I have launched an AWS EMR cluster following the steps on the EMR page. After connecting through SSH (putty in Windows 7) and enabling foxyproxy (Chrome), it launched fine and can be accessed in my laptop browser. Pyspark and sparkR come with the EMR Spark 1.6.0 installation and work perfectly in the terminal. The ports for Hue etc. work fine in the following format:
ec2-xx-xxx-xxx-xxx.us-west-2.compute.amazonaws.com:/
I installed Jupyter by following the steps on http://jupyter.readthedocs.org/en/latest/install.html#using-pip
sudo pip install jupyter
I opened a new notebook with
jupyter notebook
It opened a browser in the terminal that I shut down. It gave the following output:
[I 14:32:12.001 NotebookApp] Writing notebook server cookie secret to /home/hadoop/.local/share/jupyter/runtime/notebook_cookie_secret
[I 14:32:12.033 NotebookApp] The port 8888 is already in use, trying another random port.
[I 14:32:12.037 NotebookApp] Serving notebooks from local directory: /home/hadoop
[I 14:32:12.037 NotebookApp] 0 active kernels
[I 14:32:12.038 NotebookApp] The Jupyter Notebook is running at: http://localhost:8889/
[I 14:32:12.038 NotebookApp] Use Control-C to stop this server and shut down all kernels (twice to skip confirmation).
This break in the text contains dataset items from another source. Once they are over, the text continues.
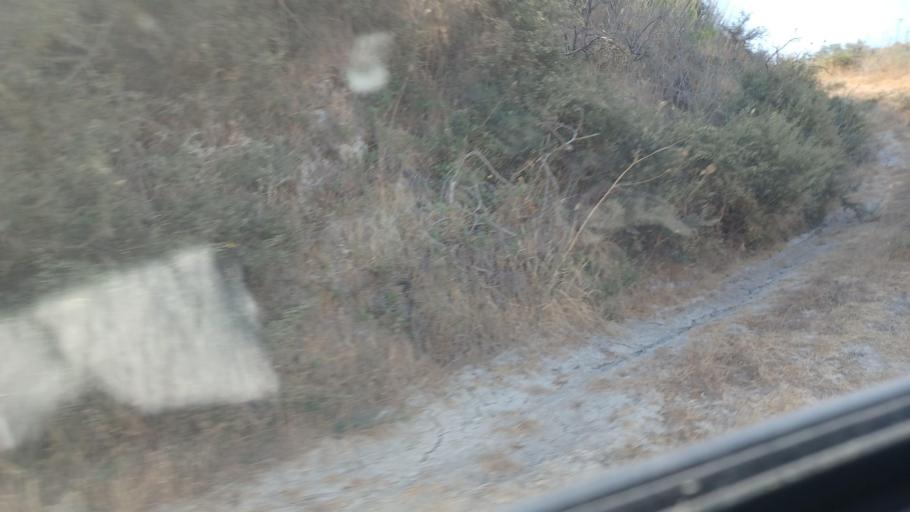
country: CY
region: Pafos
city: Tala
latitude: 34.8911
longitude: 32.4644
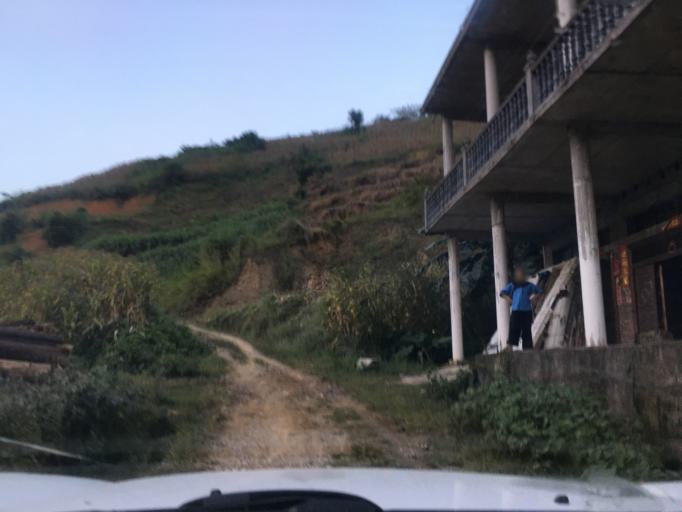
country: CN
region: Guangxi Zhuangzu Zizhiqu
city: Xinzhou
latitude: 25.3470
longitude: 105.7386
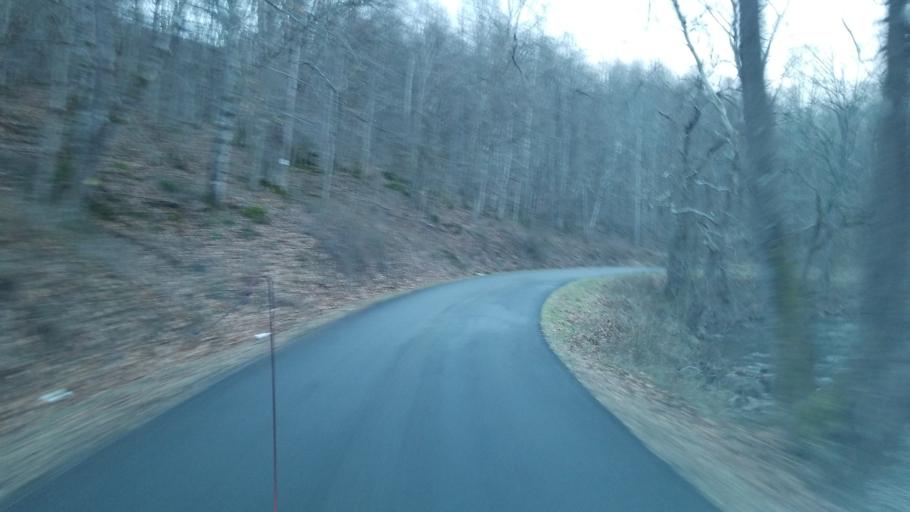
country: US
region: Virginia
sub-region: Pulaski County
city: Pulaski
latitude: 37.1530
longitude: -80.8691
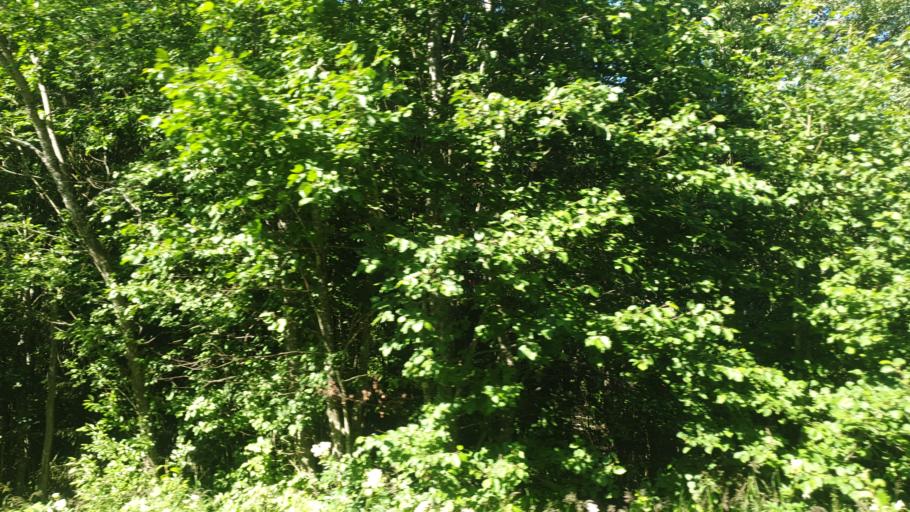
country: NO
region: Sor-Trondelag
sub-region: Meldal
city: Meldal
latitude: 63.1422
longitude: 9.7121
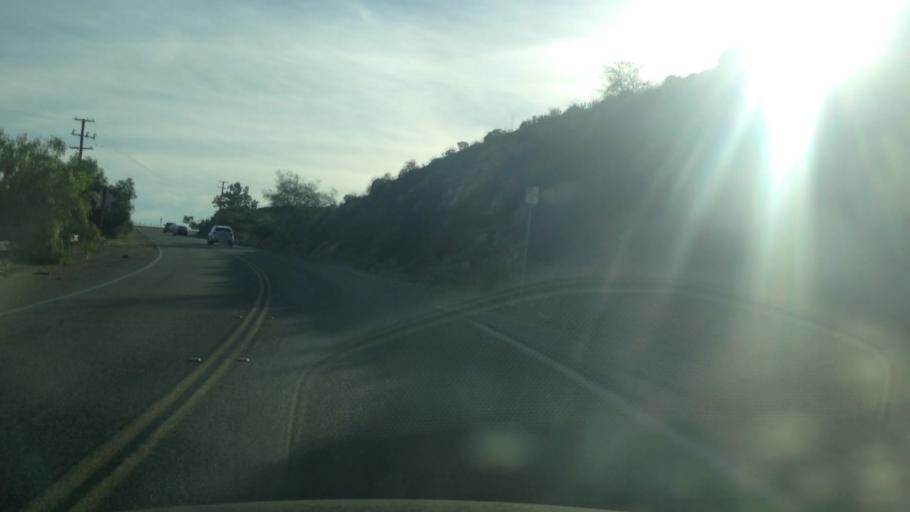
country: US
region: California
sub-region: Riverside County
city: El Cerrito
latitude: 33.8557
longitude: -117.4544
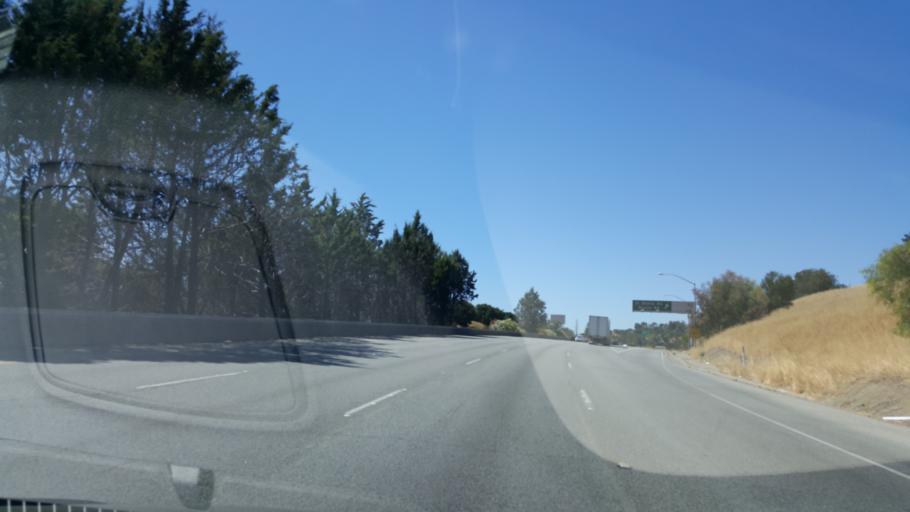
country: US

I tried accessing it in my browser by: localhost:8889/
(didn't work of course)
then by: ec2-xx-xxx-xxx-xxx.us-west-2.compute.amazonaws.com:8889/
(replacing the x's), but this gave an error as well.
This webpage is not available
ERR_CONNECTION_RESET
So how can I access Jupyter in my local browser when it has been installed on the head node of an EMR cluster?